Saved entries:
Start of Block

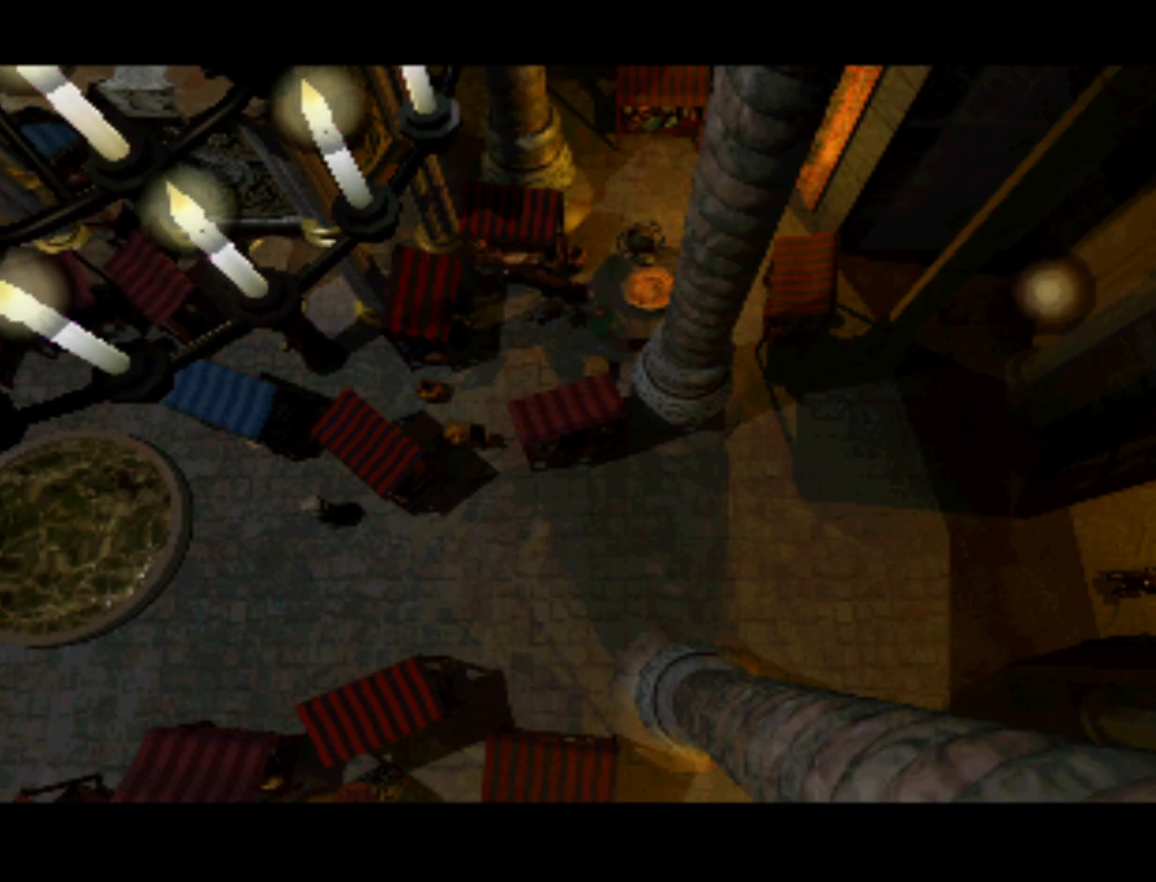
{"buttons": [], "left_stick": "center", "right_stick": "center", "events": [[150, "DPAD_LEFT", "down"], [183, "DPAD_DOWN", "up"], [450, "DPAD_LEFT", "up"]]}
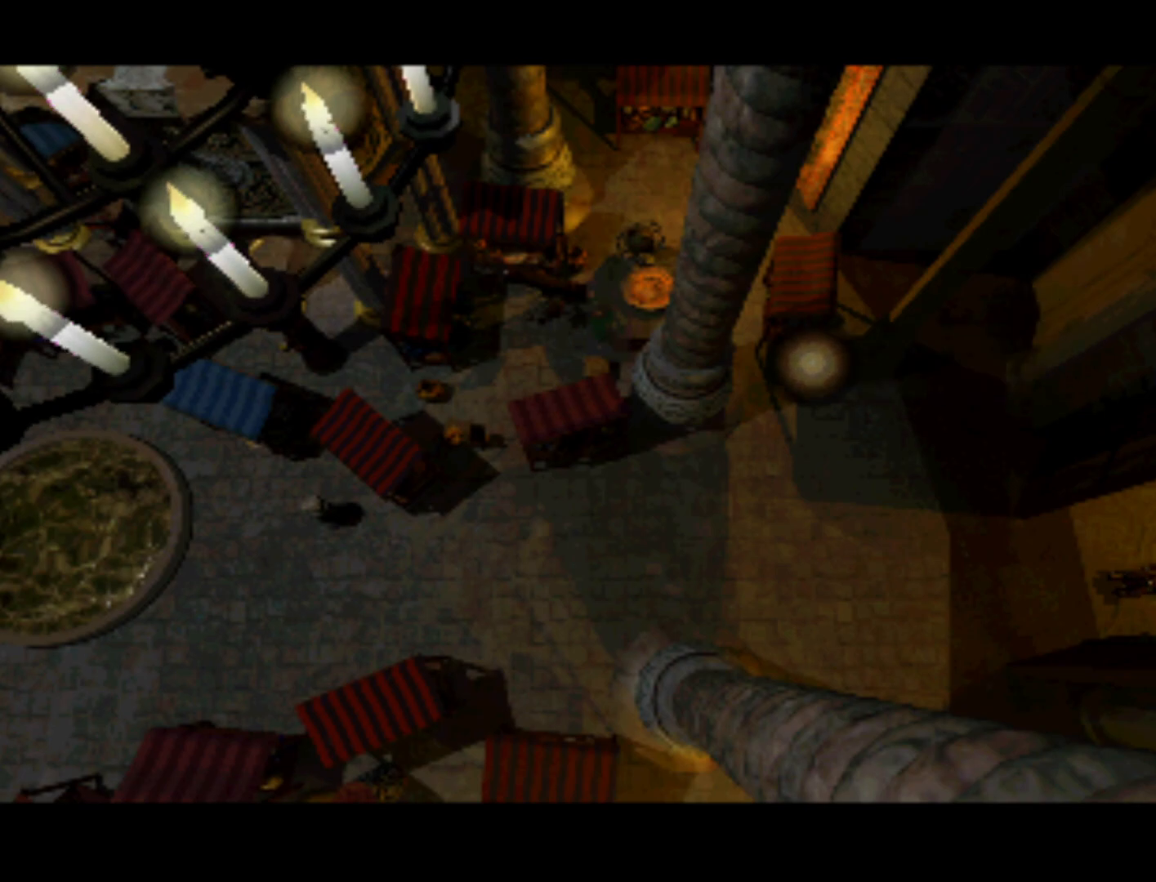
{"buttons": ["DPAD_UP", "DPAD_RIGHT"], "left_stick": "center", "right_stick": "center", "events": [[350, "DPAD_UP", "down"], [450, "DPAD_RIGHT", "down"]]}
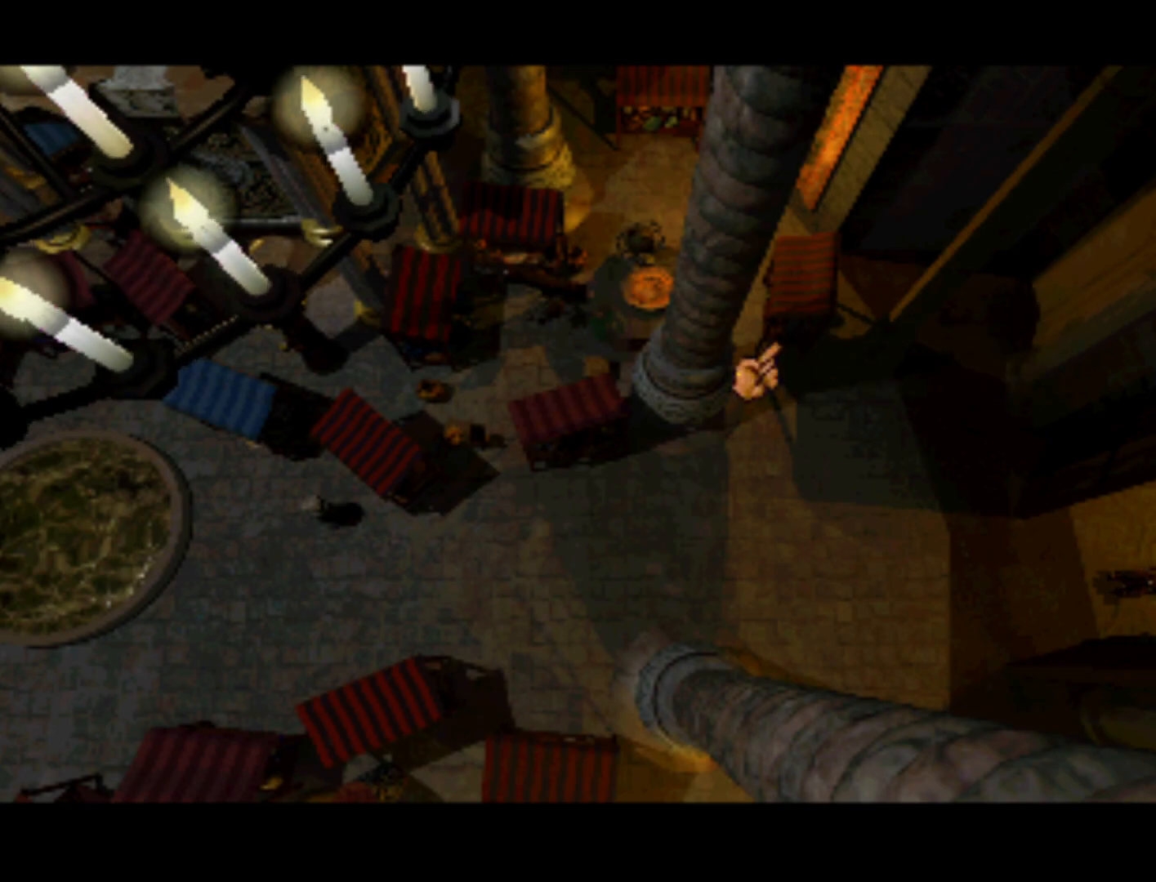
{"buttons": [], "left_stick": "center", "right_stick": "center", "events": [[50, "DPAD_UP", "up"], [117, "DPAD_RIGHT", "up"]]}
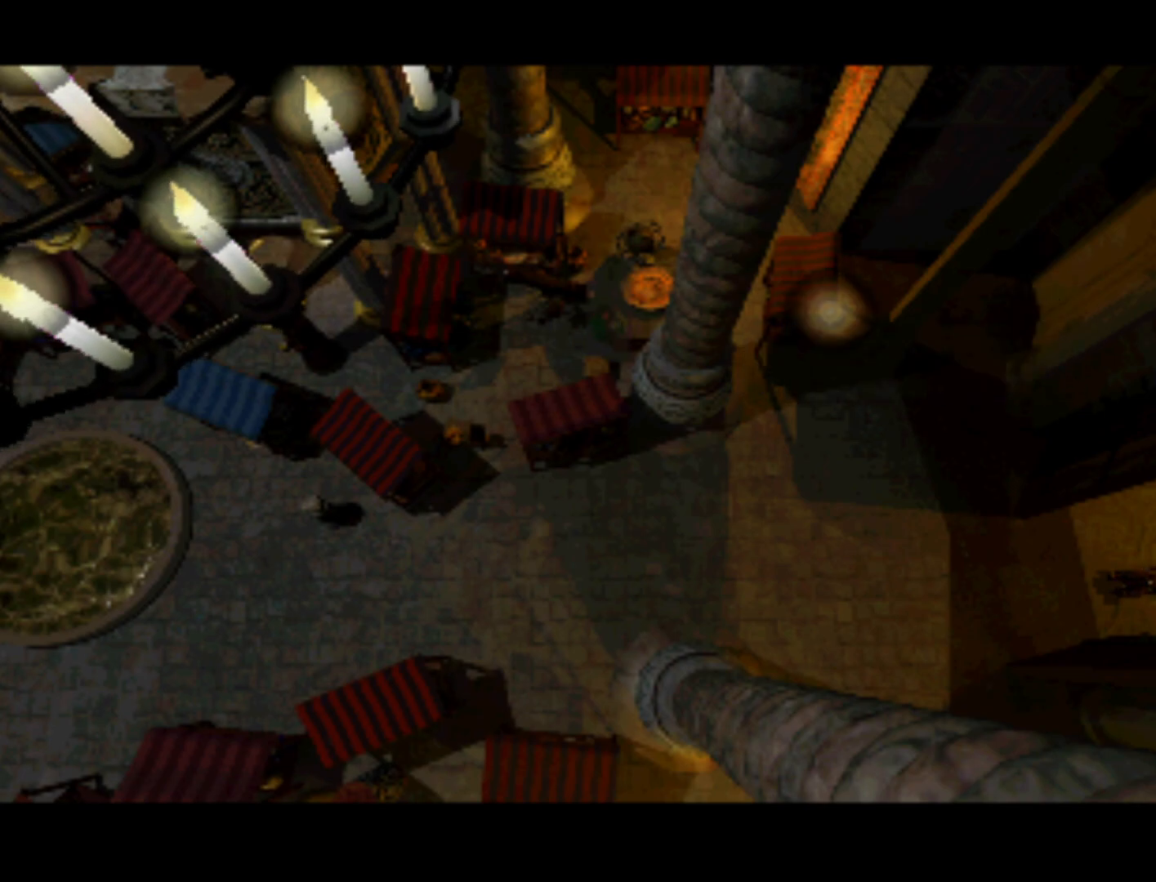
{"buttons": [], "left_stick": "center", "right_stick": "center", "events": [[83, "DPAD_LEFT", "down"], [283, "DPAD_LEFT", "up"]]}
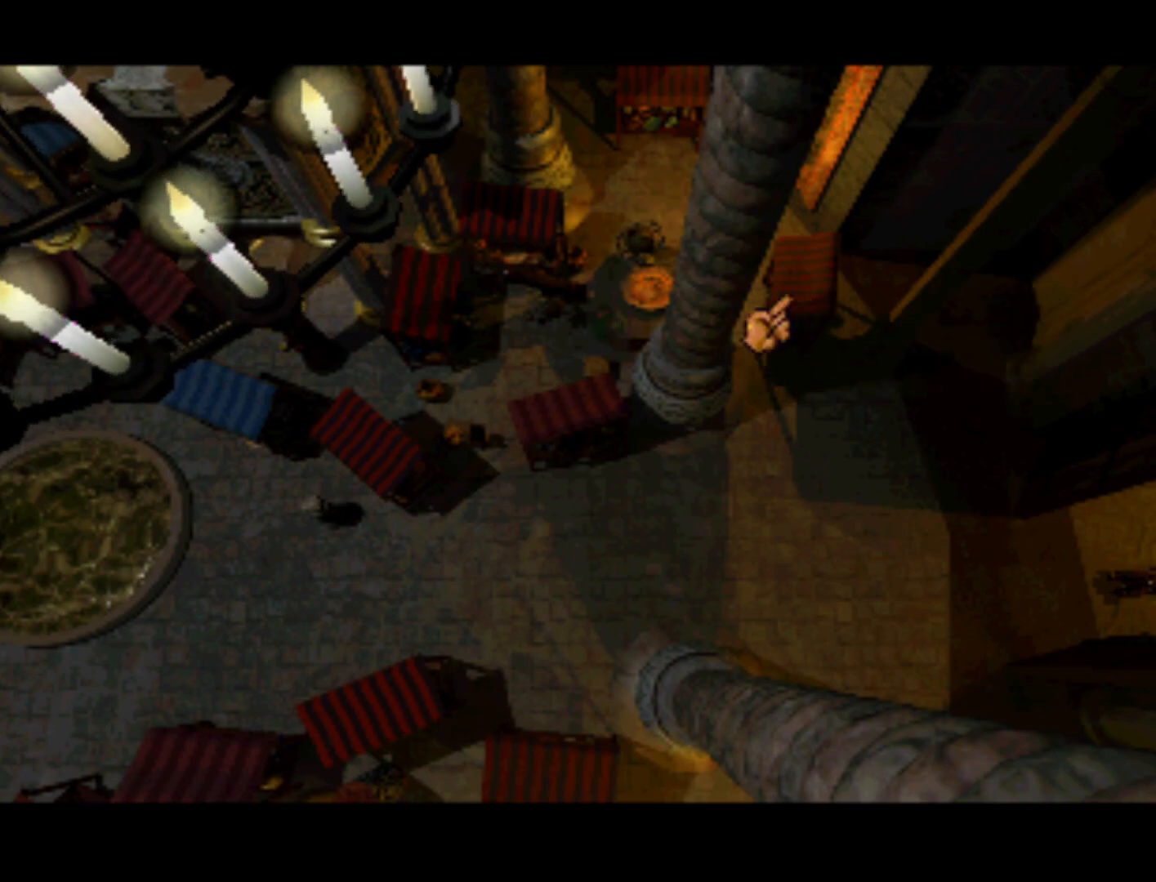
{"buttons": [], "left_stick": "center", "right_stick": "center", "events": [[50, "DPAD_DOWN", "down"], [83, "DPAD_RIGHT", "down"], [217, "DPAD_DOWN", "up"], [217, "DPAD_RIGHT", "up"]]}
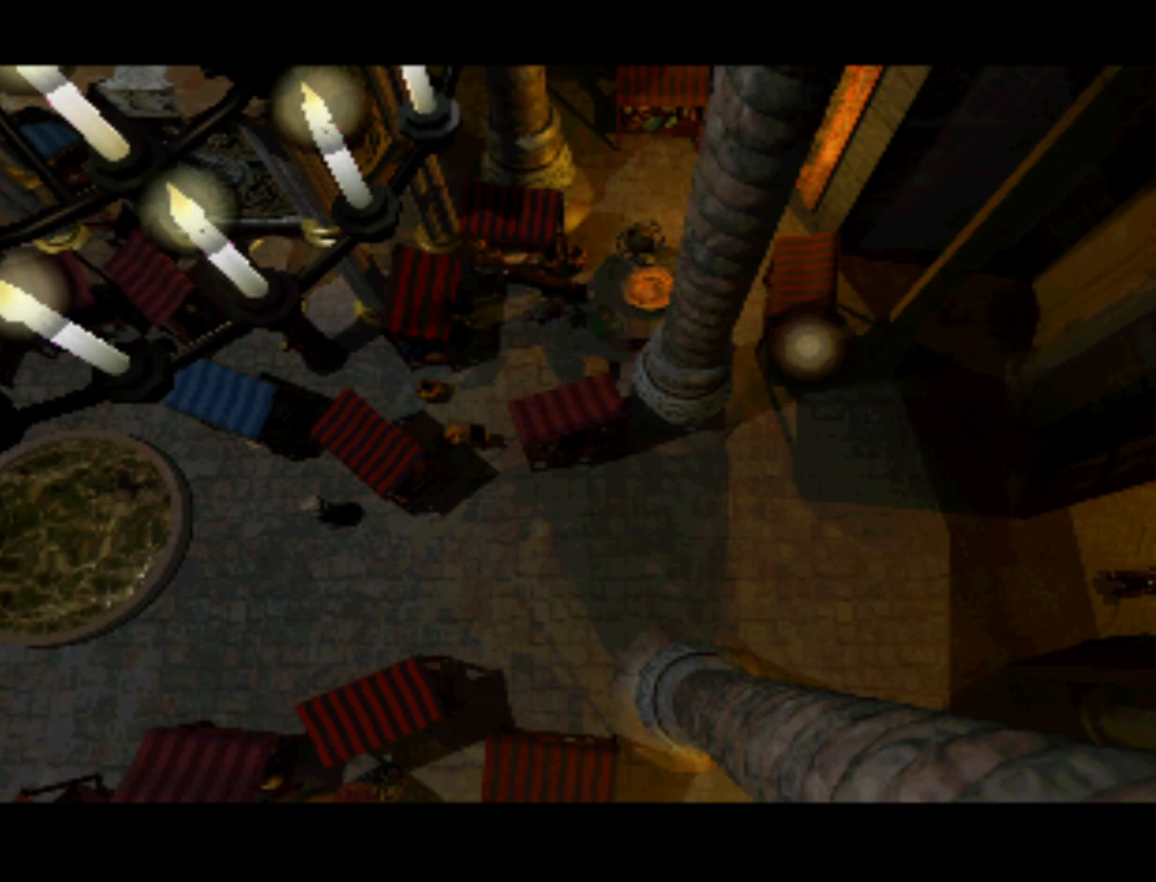
{"buttons": ["DPAD_UP"], "left_stick": "center", "right_stick": "center", "events": [[283, "DPAD_UP", "down"], [350, "DPAD_LEFT", "down"], [383, "DPAD_LEFT", "up"]]}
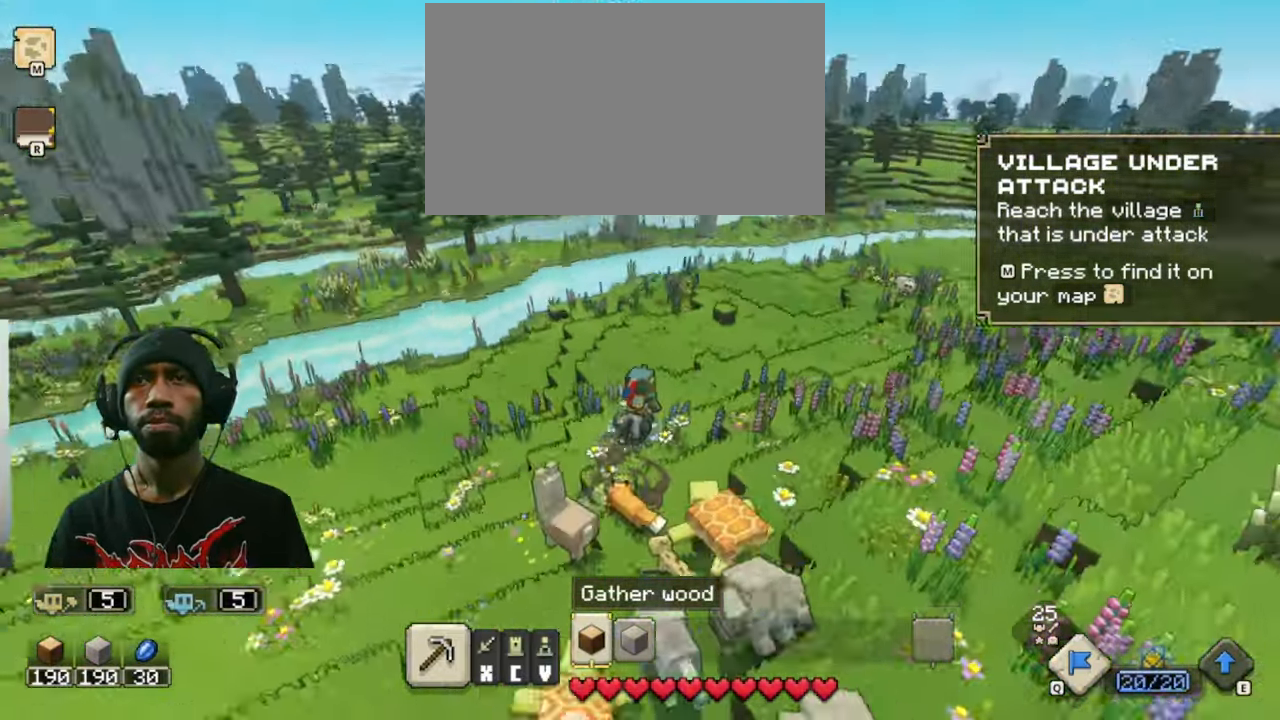
Gameplay with keyboard and mouse; each line is a JSON object with the keys and mouse buttons held at the frame after it. "events" lists presses ("down") and releases ("up") of "1", "2", "3", "4", "5", "a", "alt", "b", "c", "ctrl", "d", "e", "f", "g", "q", "r", "s", "shift", "space", "t", "tab", "v", "w", "x", "z", "mouse_left", "mouse_wheel", "mouse_right", "mouse_mb4" and "mouse_mb5" between this image and that frame as [ms after this image, input, new state], when the widget could be followed in between. "mouse_left", "mouse_wheel", "mouse_right", "mouse_mb4", "mouse_mb5" = the "left", "wheel", "right", "mb4", "mb5" buttons of the "mouse" list. No other keys are recorded. "wheel" means that the mouse wheel is clicked or scrolled. Mouse movement is not recorded.
{"keys": [], "mouse": [], "events": [[50, "d", "up"], [116, "3", "down"], [483, "3", "up"]]}
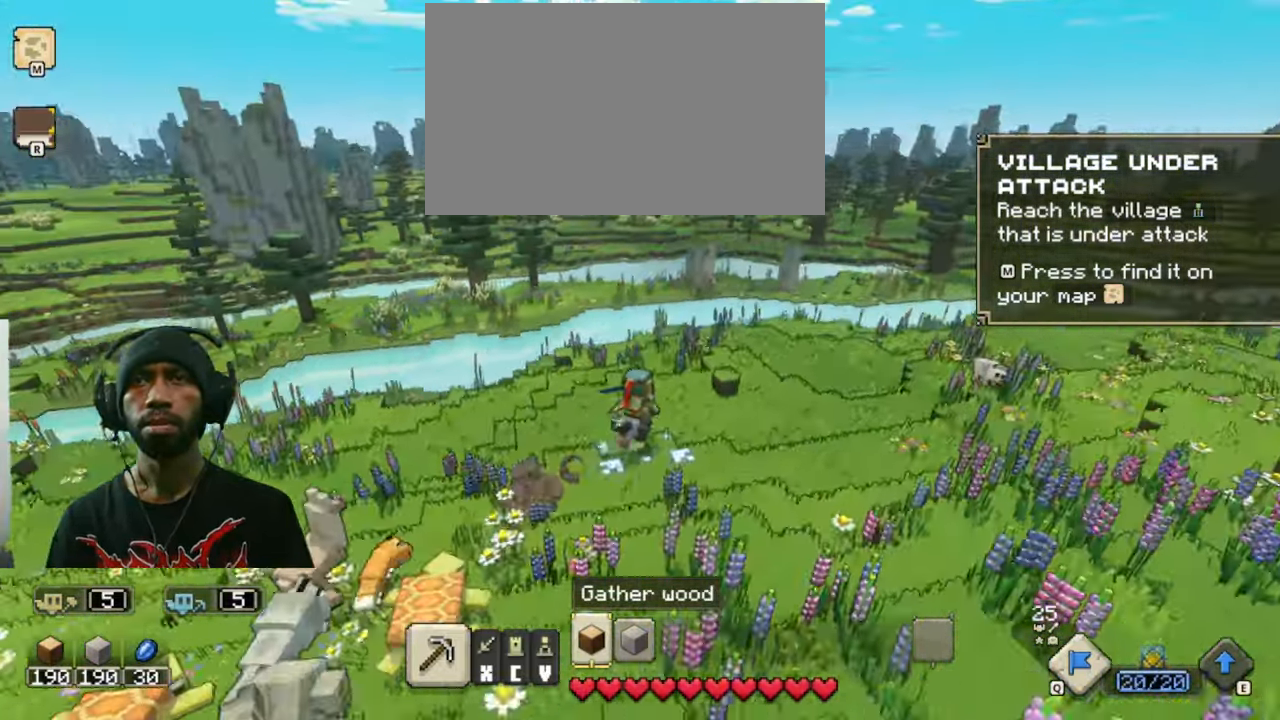
{"keys": ["w"], "mouse": [], "events": [[299, "w", "down"]]}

End of Block

What the exercise asks: Line by line, print the records exactly, leaving the pictures behind.

Written answer:
{"buttons": [], "left_stick": "center", "right_stick": "center", "events": [[150, "DPAD_LEFT", "down"], [183, "DPAD_DOWN", "up"], [450, "DPAD_LEFT", "up"]]}
{"buttons": ["DPAD_UP", "DPAD_RIGHT"], "left_stick": "center", "right_stick": "center", "events": [[350, "DPAD_UP", "down"], [450, "DPAD_RIGHT", "down"]]}
{"buttons": [], "left_stick": "center", "right_stick": "center", "events": [[50, "DPAD_UP", "up"], [117, "DPAD_RIGHT", "up"]]}
{"buttons": [], "left_stick": "center", "right_stick": "center", "events": [[83, "DPAD_LEFT", "down"], [283, "DPAD_LEFT", "up"]]}
{"buttons": [], "left_stick": "center", "right_stick": "center", "events": [[50, "DPAD_DOWN", "down"], [83, "DPAD_RIGHT", "down"], [217, "DPAD_DOWN", "up"], [217, "DPAD_RIGHT", "up"]]}
{"buttons": ["DPAD_UP"], "left_stick": "center", "right_stick": "center", "events": [[283, "DPAD_UP", "down"], [350, "DPAD_LEFT", "down"], [383, "DPAD_LEFT", "up"]]}
Gameplay with keyboard and mouse; each line is a JSON object with the keys and mouse buttons held at the frame after it. "events" lists presses ("down") and releases ("up") of "1", "2", "3", "4", "5", "a", "alt", "b", "c", "ctrl", "d", "e", "f", "g", "q", "r", "s", "shift", "space", "t", "tab", "v", "w", "x", "z", "mouse_left", "mouse_wheel", "mouse_right", "mouse_mb4" and "mouse_mb5" between this image and that frame as [ms after this image, input, new state], when the widget could be followed in between. "mouse_left", "mouse_wheel", "mouse_right", "mouse_mb4", "mouse_mb5" = the "left", "wheel", "right", "mb4", "mb5" buttons of the "mouse" list. No other keys are recorded. "wheel" means that the mouse wheel is clicked or scrolled. Mouse movement is not recorded.
{"keys": [], "mouse": [], "events": [[50, "d", "up"], [116, "3", "down"], [483, "3", "up"]]}
{"keys": ["w"], "mouse": [], "events": [[299, "w", "down"]]}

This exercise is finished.